● **DESCRIPTION OF THE TASK**
Print the rows below verbatim, starting at the line containing "Across all series, what" and continuing through the last row, with both ends included. Leave the pictures out of the answer.

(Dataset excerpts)

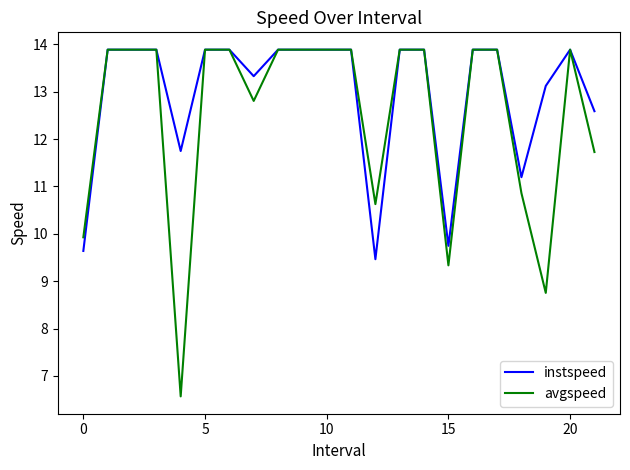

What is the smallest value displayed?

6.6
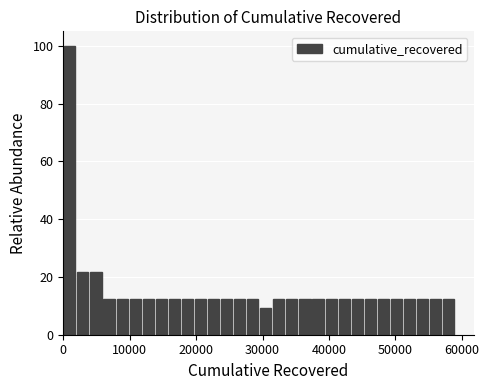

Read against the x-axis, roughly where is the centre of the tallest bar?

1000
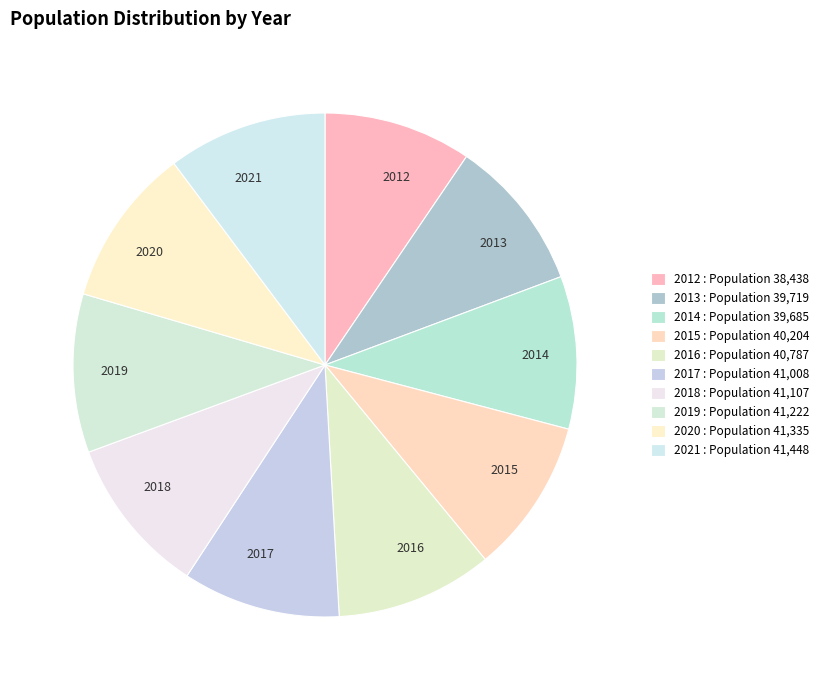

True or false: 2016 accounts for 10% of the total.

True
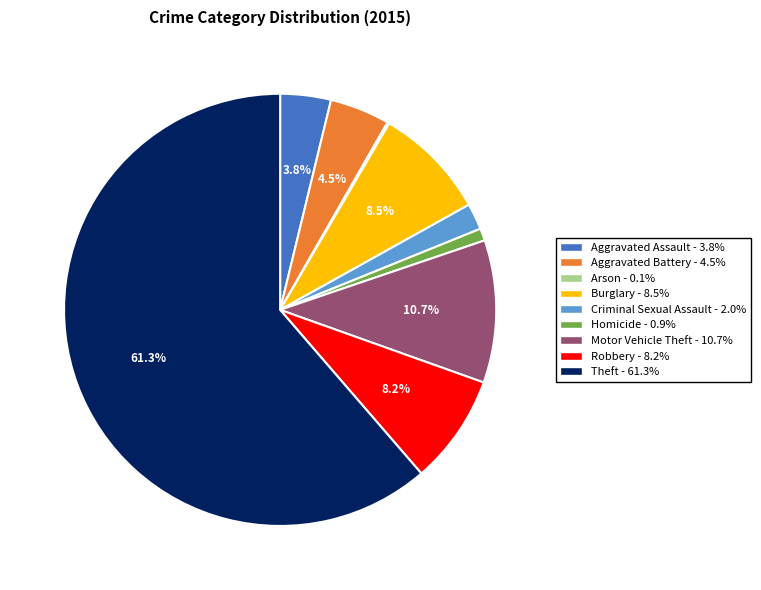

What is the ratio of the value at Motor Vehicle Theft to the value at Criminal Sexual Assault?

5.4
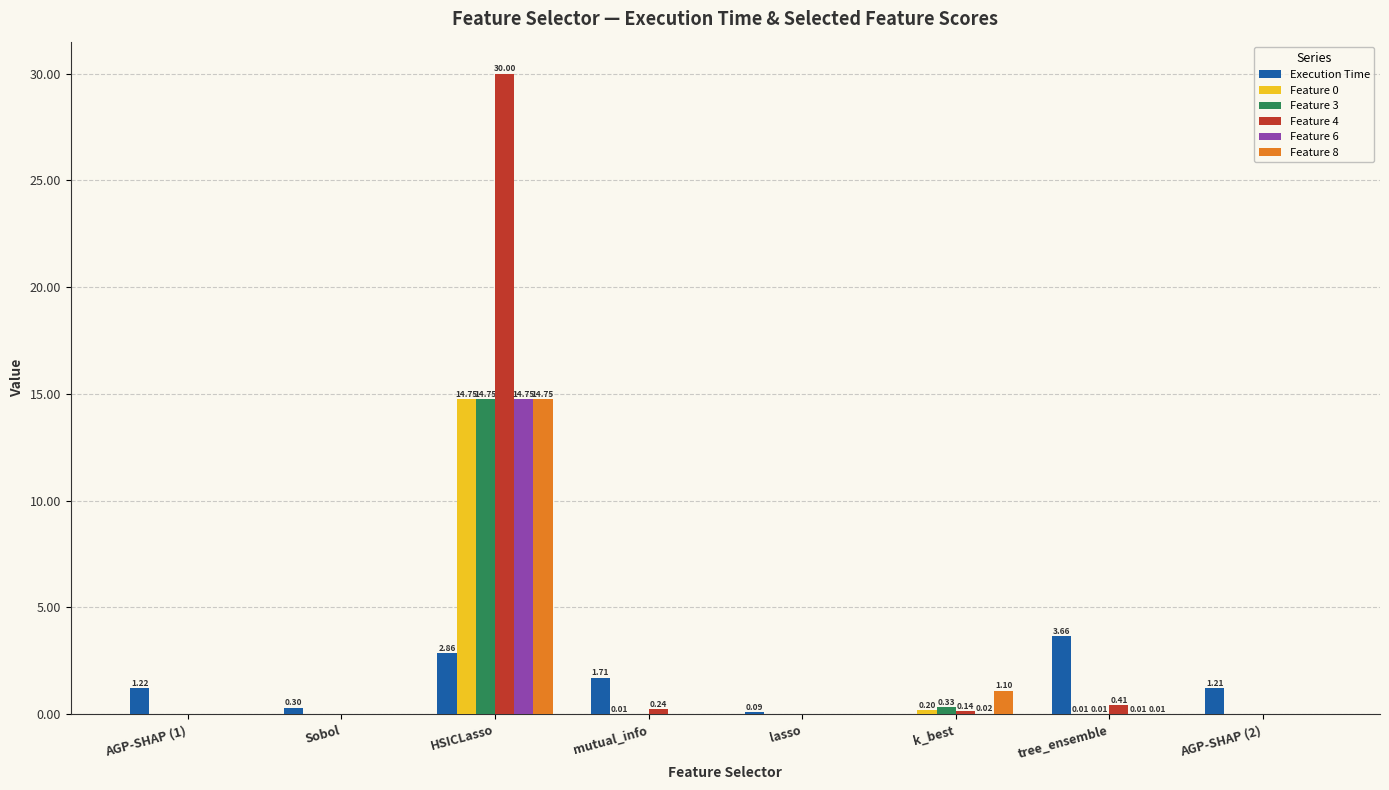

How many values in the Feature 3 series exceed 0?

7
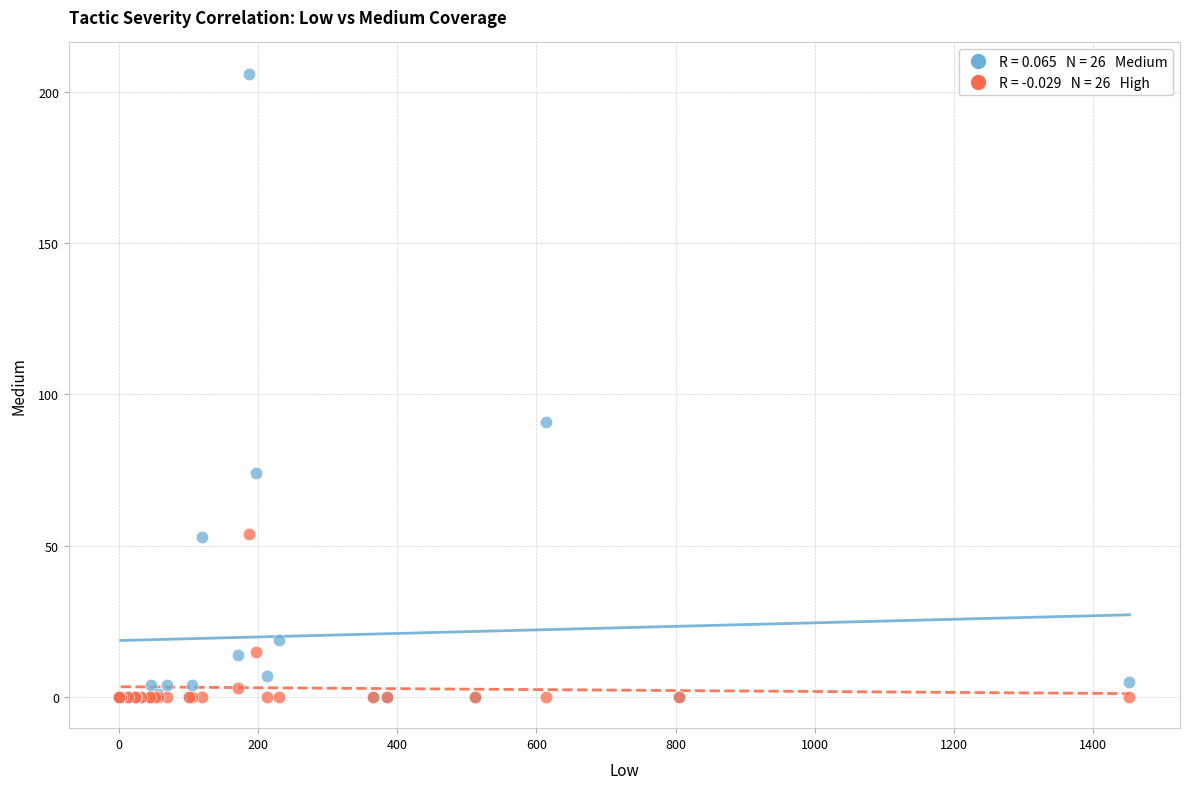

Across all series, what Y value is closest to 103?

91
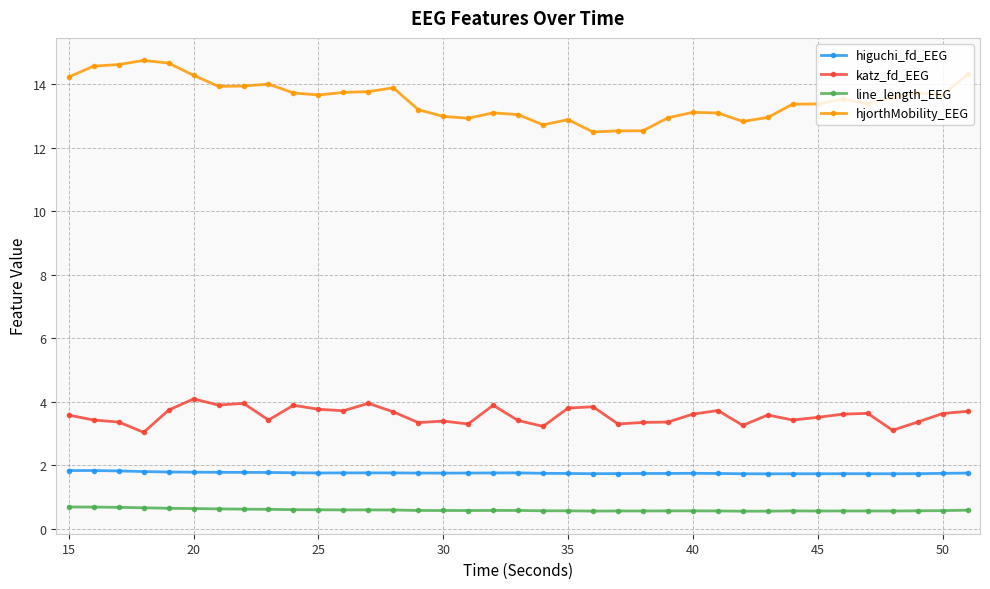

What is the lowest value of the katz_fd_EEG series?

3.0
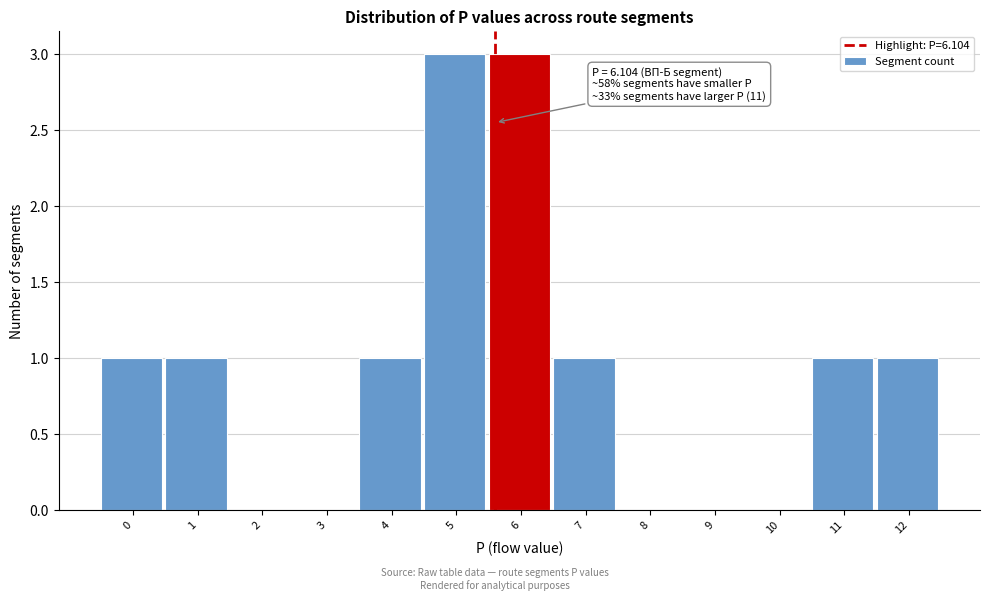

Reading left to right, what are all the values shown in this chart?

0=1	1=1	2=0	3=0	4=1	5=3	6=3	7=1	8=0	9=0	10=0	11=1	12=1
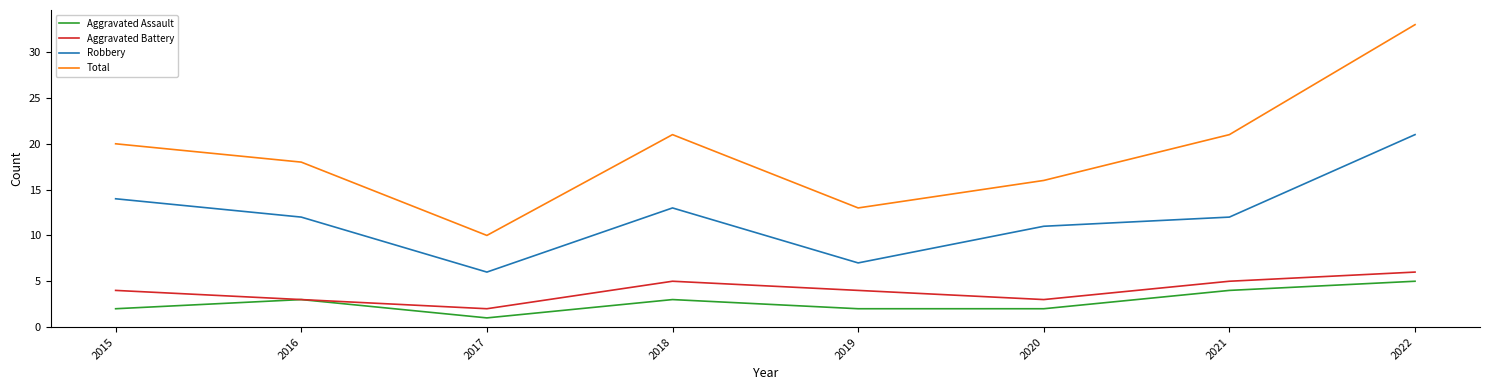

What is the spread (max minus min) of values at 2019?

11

● **RESPONSE AREA**
Across all series, what Y value is closest to 103?

91

What is the lowest value of the katz_fd_EEG series?

3.0

Reading left to right, what are all the values shown in this chart?

0=1	1=1	2=0	3=0	4=1	5=3	6=3	7=1	8=0	9=0	10=0	11=1	12=1

What is the spread (max minus min) of values at 2019?

11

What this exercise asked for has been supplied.